Nebenwirkung Glücksspiel: Pharmakonzern muss nicht für Millionenverluste von Verstorbenem aufkommen
Posted on: 13/04/2021, 02:51h.
Last updated on: 13/04/2021, 02:52h.
Der Supreme Court der kanadischen Provinz British Columbia hat eine Klage gegen die Hersteller des Psychose-Medikaments Abilify abgewiesen. Geklagt hatten die Hinterbliebenen des 2018 verstorbenen Unternehmers Sameh „Sam“ Magid (†52). Sie werfen den Pharmakonzernen vor, nicht ausreichend auf mögliche Nebenwirkungen der Arznei wie exzessives Glücksspiel hingewiesen zu haben. Magid hatte während der Zeit der Einnahme rund 9 Mio. US-Dollar (rund 7,6 Mio. Euro) in Casinos in Las Vegas verspielt.
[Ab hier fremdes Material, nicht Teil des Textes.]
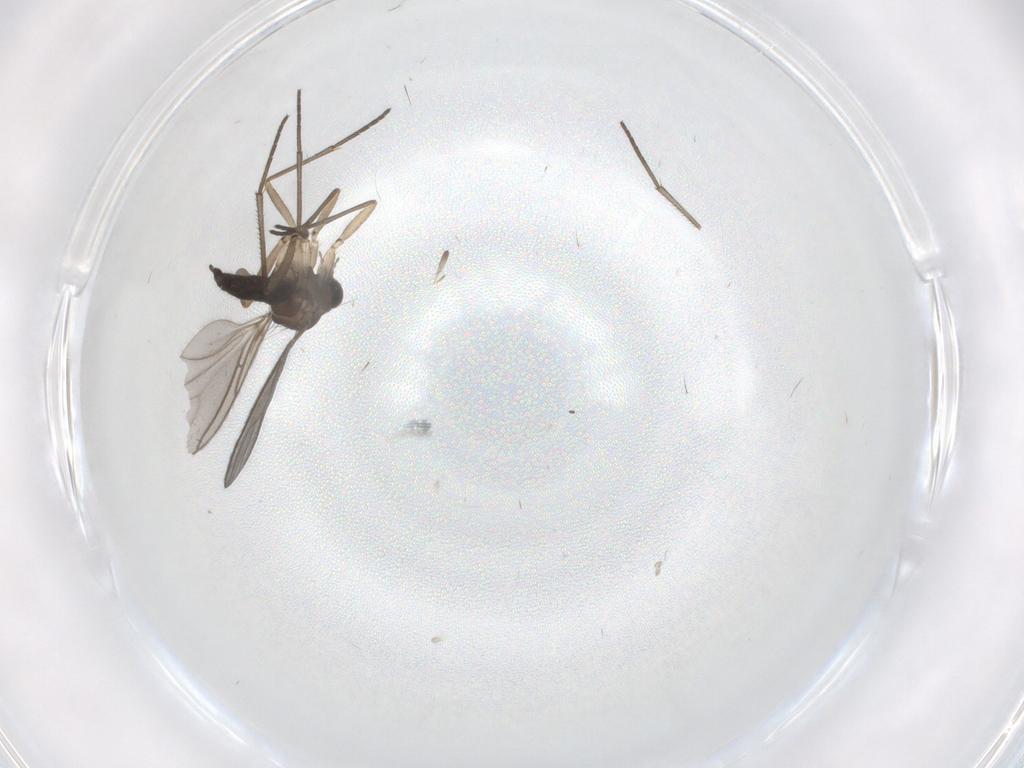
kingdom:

Glücksspielsucht und Hypersexualität
Die Familie von Sam Magid hatte rund 9 Mio. USD von dem japanischen Abilify-Hersteller Otsuka Pharmaceutical Co. und dessen nordamerikanischer Vertriebsgesellschaft Bristol-Myers Squibb Co. gefordert. Den Anwälten zufolge sollen die Pharmaunternehmen für massive Spielverluste des Verstorbenen in Las Vegas verantwortlich sein.
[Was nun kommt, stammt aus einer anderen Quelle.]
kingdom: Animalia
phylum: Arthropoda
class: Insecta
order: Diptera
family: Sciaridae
So habe Majid Abilify von 2010 bis zu seinem Tod im Jahr 2018 eingenommen. Schnell hätten sich als Nebenwirkung eklatante Wesensveränderungen und der Verlust der Impulskontrolle eingestellt. Neben zwanghaftem Geldausgeben und Hypersexualität habe der Millionär begonnen, exzessiv zu spielen.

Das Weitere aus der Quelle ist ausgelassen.